Entre les murs

Entre les murs
Titre original:Entre les murs
Réalisateur:Laurent Cantet
Sortie:Cinéma
Durée:129 minutes
Date:24 septembre 2008
Note:
Une année scolaire au collège Françoise Dolto dans le 20ème arrondissement de Paris. François Marin est professeur de français et prof principal d'une classe de quatrième.

Critique de Tootpadu

L'éducation nationale est au centre de toutes les préoccupations sociales et politiques. Il suffit de citer les manifestations d'enseignants et les grèves d'étudiants, aussi cycliques que les programmes gouvernementaux de restructuration, pour s'en convaincre. L'approche de ce lauréat de la Palme d'or au festival de Cannes se démarque alors par sa clareté et sa volonté de ne pas abandonner à leur sort les générations victimes du clivage social et d'une démarche d'intégration hautement perfectible, des deux côtés. Le professeur de français, qui sert de point de repère pour le récit d'une année scolaire au sein d'un établissement tout à fait ordinaire en France, ne se fait pas d'illusions sur la volonté d'apprendre de ses élèves, ni sur le rapport de force auquel il est convoqué à chaque entrée en classe. Il dispose cependant d'une éthique professionnelle suffisante pour tenter de les éveiller à sa façon, de les mettre en valeur, tout en leur indiquant les limites d'une relation basée sur la hiérarchie et des règles préétablies quant au comportement face aux adultes.
Laurent Cantet pratique en quelque sorte de l'activisme social avec son quatrième film.

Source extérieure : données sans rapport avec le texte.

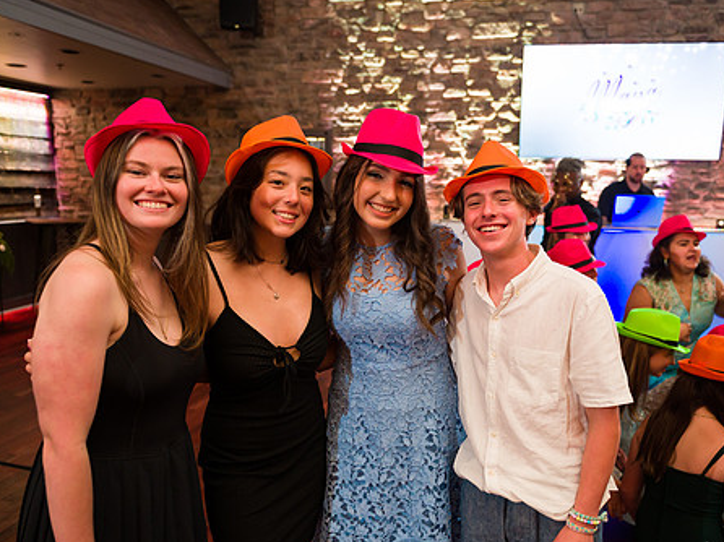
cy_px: 281
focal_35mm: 30
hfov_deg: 60.0
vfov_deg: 46.7
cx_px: 381
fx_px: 627
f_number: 3.2
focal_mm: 24
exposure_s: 1/125
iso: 1250
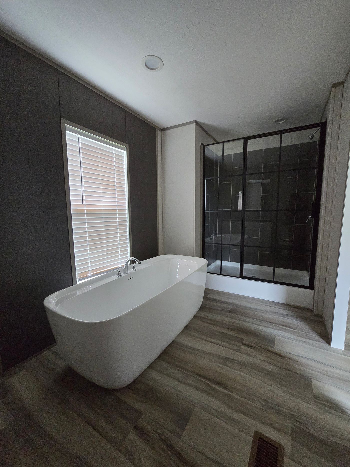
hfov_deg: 89.9
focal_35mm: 13
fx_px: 175
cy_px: 234
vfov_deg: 106.2
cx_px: 175
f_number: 2.2
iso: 640
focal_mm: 2.2
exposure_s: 1/100
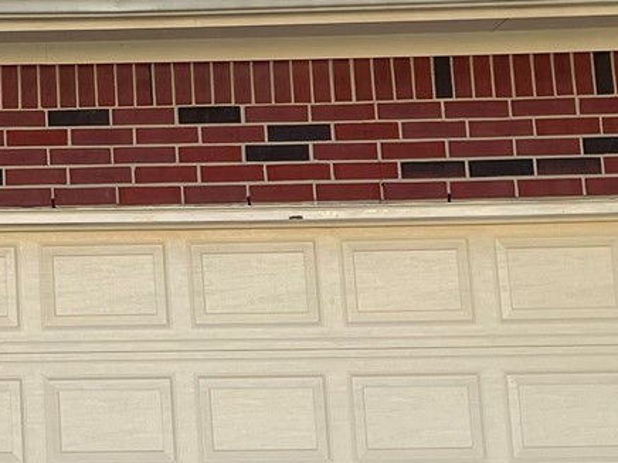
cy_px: 10
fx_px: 2178
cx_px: -187
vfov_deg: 12.0
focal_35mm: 122
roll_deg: +0.7
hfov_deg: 15.4
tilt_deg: +13.1
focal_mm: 5.7
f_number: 1.5
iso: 50
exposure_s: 1/670
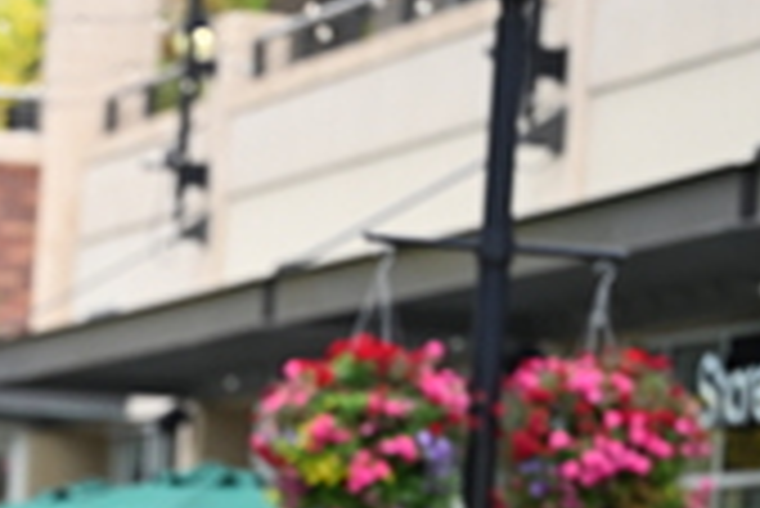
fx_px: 6740
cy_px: 672
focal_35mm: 319
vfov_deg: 4.3
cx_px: -139
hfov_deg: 6.4
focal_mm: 98
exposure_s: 1/2000
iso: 800
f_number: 2.8
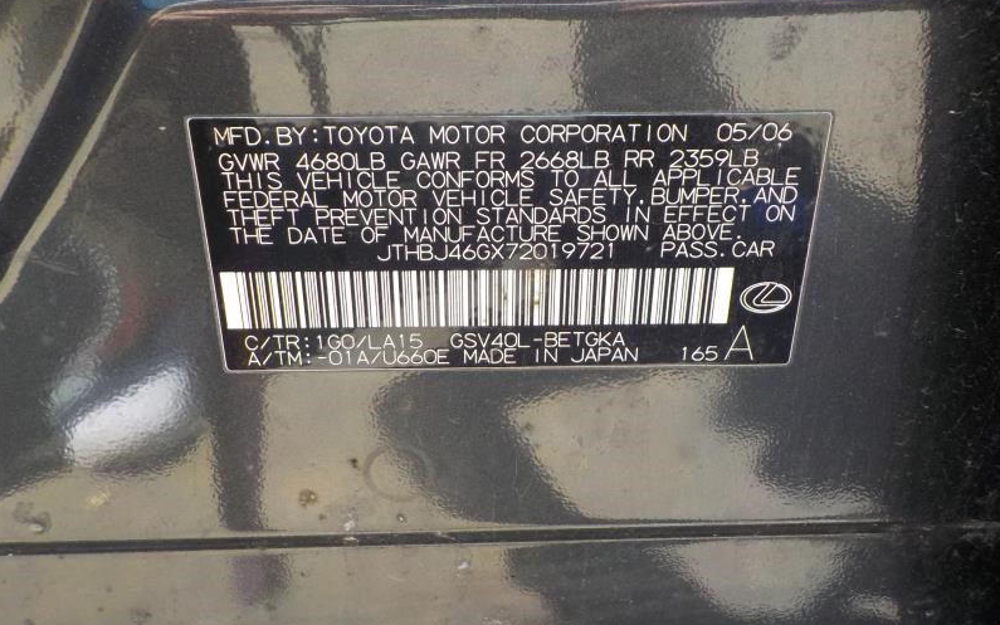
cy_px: 280
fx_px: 872
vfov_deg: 39.4
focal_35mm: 32
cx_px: 499
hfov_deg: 59.7
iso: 125
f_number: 3.3
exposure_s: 1/160
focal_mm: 4.1
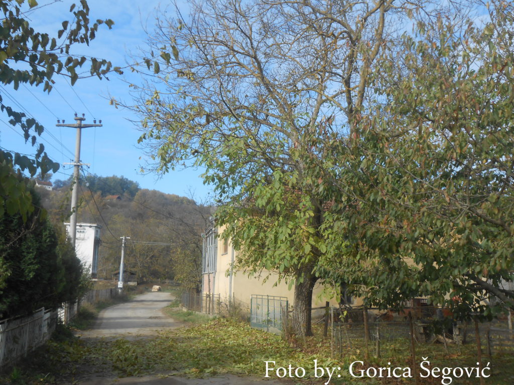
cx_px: 257
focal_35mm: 38
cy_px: 192
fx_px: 564
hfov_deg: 49.0
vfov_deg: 37.7
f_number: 4.2
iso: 80
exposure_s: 1/320
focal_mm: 6.8
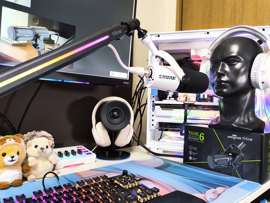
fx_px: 203
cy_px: 102
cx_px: 135
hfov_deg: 67.3
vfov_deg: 53.1
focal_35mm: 26
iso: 640
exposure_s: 1/50
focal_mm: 6.14
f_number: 1.65
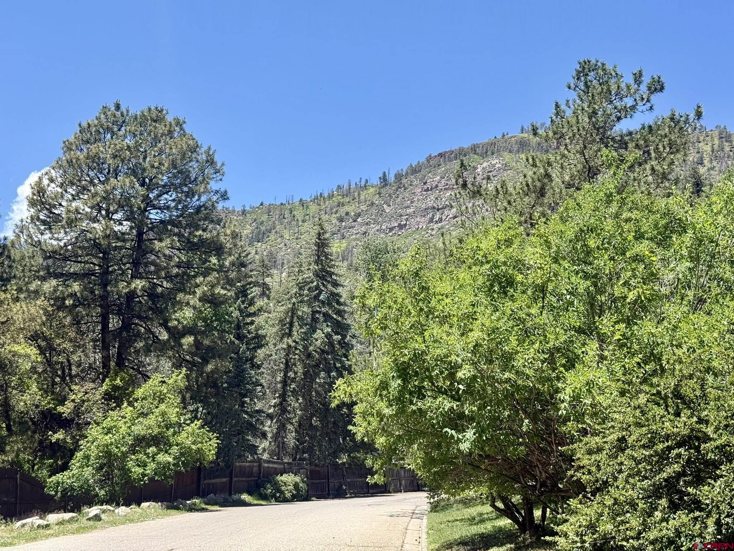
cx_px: 367
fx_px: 1018
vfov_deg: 30.3
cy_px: 276
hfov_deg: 39.7
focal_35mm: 48
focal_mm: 6.76
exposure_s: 1/3226
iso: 100
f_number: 1.78
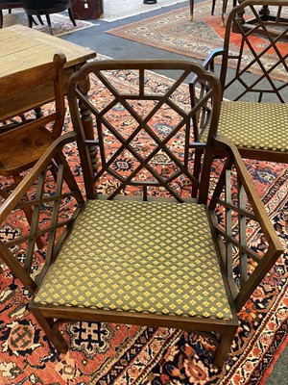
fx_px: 277
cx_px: 144
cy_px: 192
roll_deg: +3.3
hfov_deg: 54.9
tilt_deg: -41.6
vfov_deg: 69.4
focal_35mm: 25
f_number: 1.6
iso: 320
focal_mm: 5.1
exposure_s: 1/50
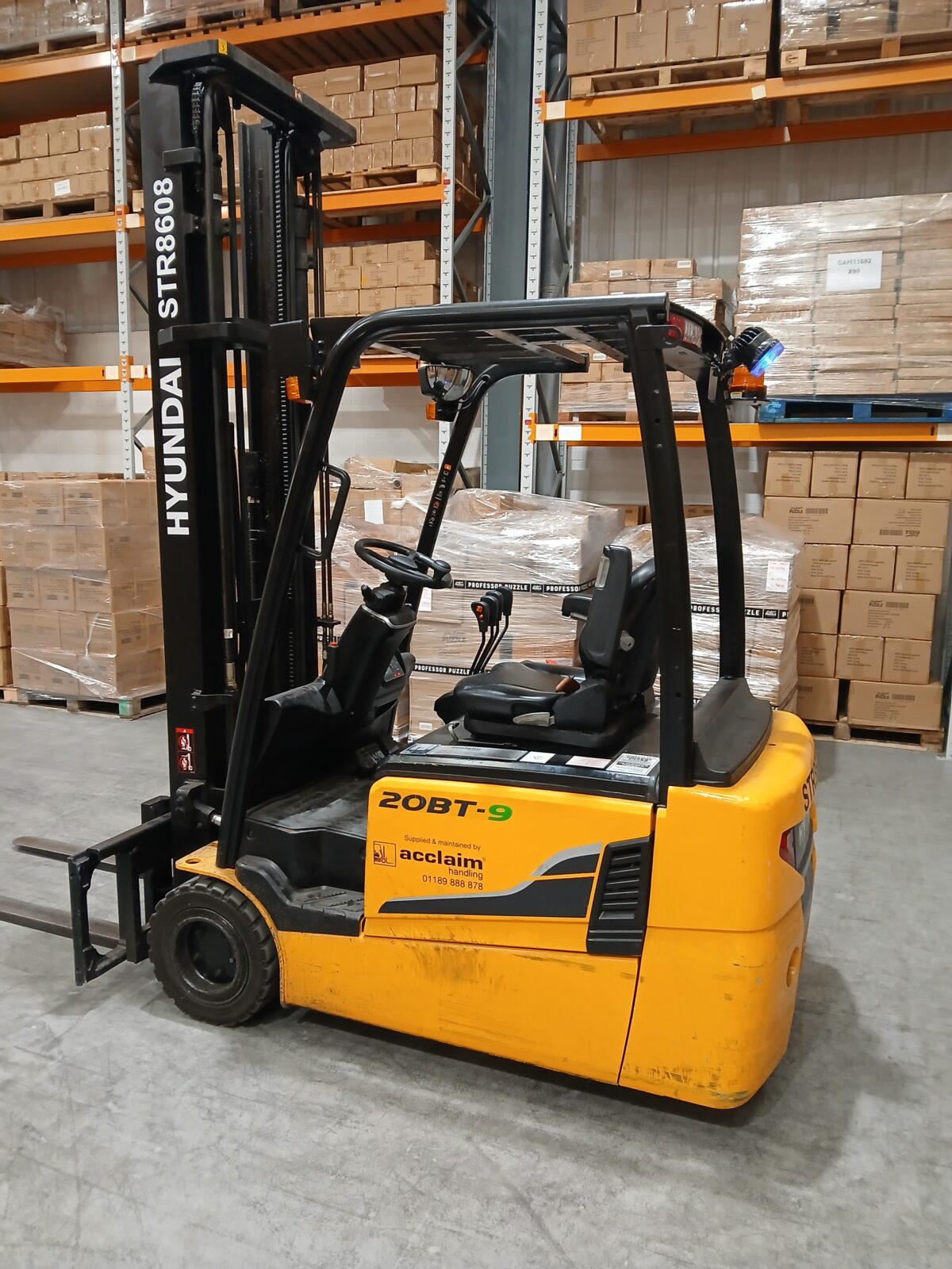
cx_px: 476
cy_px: 634
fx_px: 953
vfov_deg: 67.3
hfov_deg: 53.1
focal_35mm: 26
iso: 250
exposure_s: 1/33.3
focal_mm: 3.98
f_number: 1.8
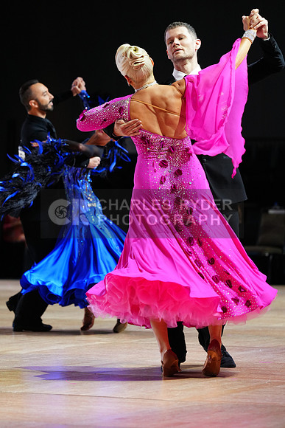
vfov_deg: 11.8
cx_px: 142
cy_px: 214
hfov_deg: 7.9
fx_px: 2065
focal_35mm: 174
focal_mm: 174
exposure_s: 1/320
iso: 2500
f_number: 4
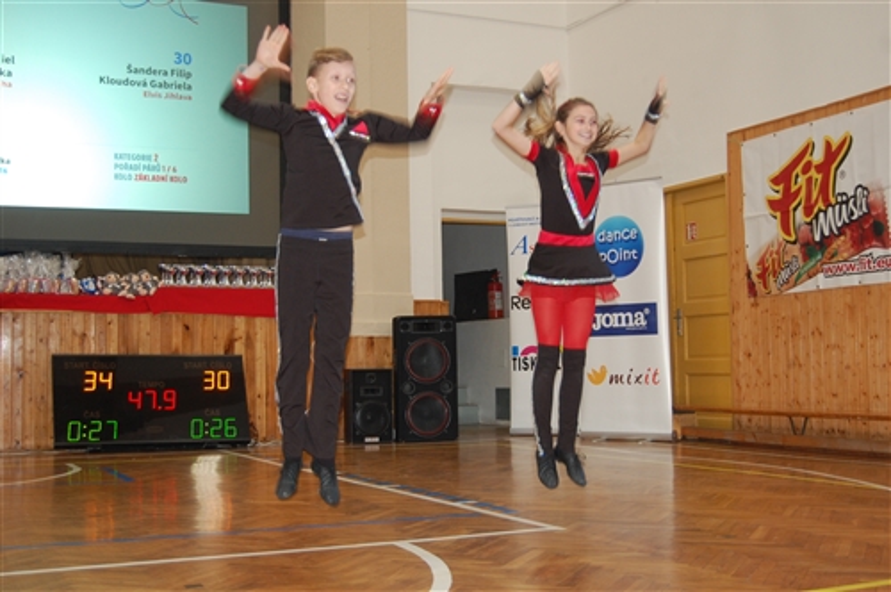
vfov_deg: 28.0
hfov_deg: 41.2
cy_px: 296
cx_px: 446
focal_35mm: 48
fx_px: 1186
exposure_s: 1/60
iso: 500
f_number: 4.5
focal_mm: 32
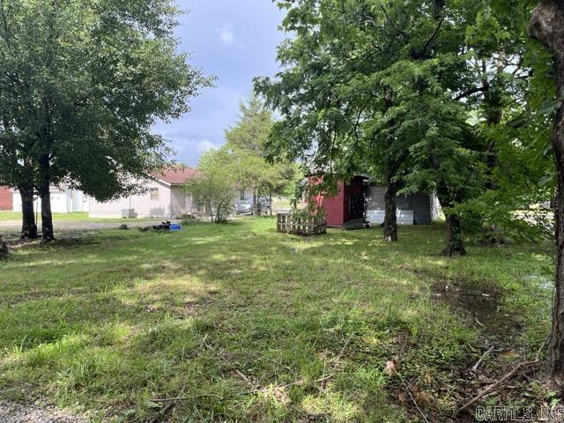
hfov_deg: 67.3
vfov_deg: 53.1
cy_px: 212
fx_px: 424
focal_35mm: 26
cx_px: 282
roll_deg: +0.1
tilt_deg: -1.3
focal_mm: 5.1
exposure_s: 1/676
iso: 50
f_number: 1.6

Il s'intéresse toujours autant aux laissés-pour-compte d'un système collectif, qui dévoile comme aucun autre les frictions sociales, plus facilement escamotables dans d'autres circonstances. La salle de classe est depuis toujours un microcosme cru, où des individus sont réunis de force pour un projet commun qui ne leur tient pas forcément à coeur. L'enseignement dans de telles conditions est un combat au quotidien, dont le film nous épargne les séquelles psychologiques, mais dont il montre quelques signes de désespoir virulent, comme le coup de gueule du professeur frustré ou l'insulte larvée de Monsieur Marin. La situation au collège décrit n'est pas encore en chute libre, mais la menace d'une dégringolade vers la répression massive de l'anarchie, au lieu d'administrer le savoir, se fait sentir progressivement.
Dans toute cette croisade exemplaire pour un emploi au moins adéquat de la langue française, Entre les murs ne dépeint pas pour autant les adolescents d'origines très mixtes comme des sauvages sans culture. Au contraire, le réalisateur sait parfaitement capter cet instant de basculement vers l'âge adulte, qui fait ressortir le meilleur comme le pire dans chacun d'entre nous. L'insolence et le boycottage de l'enseignement sont décrits avec justesse comme les syndromes d'un processus d'adaptation, encore rendu plus difficile par un environnement social pas forcément en faveur de la réussite scolaire. Dans les portraits de chacun des élèves, prolongés par la tâche de l'autoportrait, Laurent Cantet fait preuve d'une immense humanité lucide. Sans pour autant se voiler la face sur le fait qu'en fin de compte, il y aura toujours des individus auxquels l'éducation nationale ne pourra pas répondre convenablement.
Enfin, Entre les murs est une célébration permanente de la langue française, dans ses manifestations les plus vivantes ! Que ce soit dans l'effort ininterrompu du prof d'apprendre un usage précis des mots à ses élèves ou plutôt dans les joutes plus désinvoltes de ces derniers, rares sont hélas les films français qui s'appliquent autant à rendre hommage à la langue de Molière !
Après Ca commence aujourd'hui de Bertrand Tavernier et L'Esquive d'Abdellatif Kechiche, voici le nouveau film poignant sur les lacunes et la force de notre enseignement, qui n'a guère besoin des dispositifs dramatiques de ceux-ci pour dresser un constat en tous points vigoureux de la situation actuelle.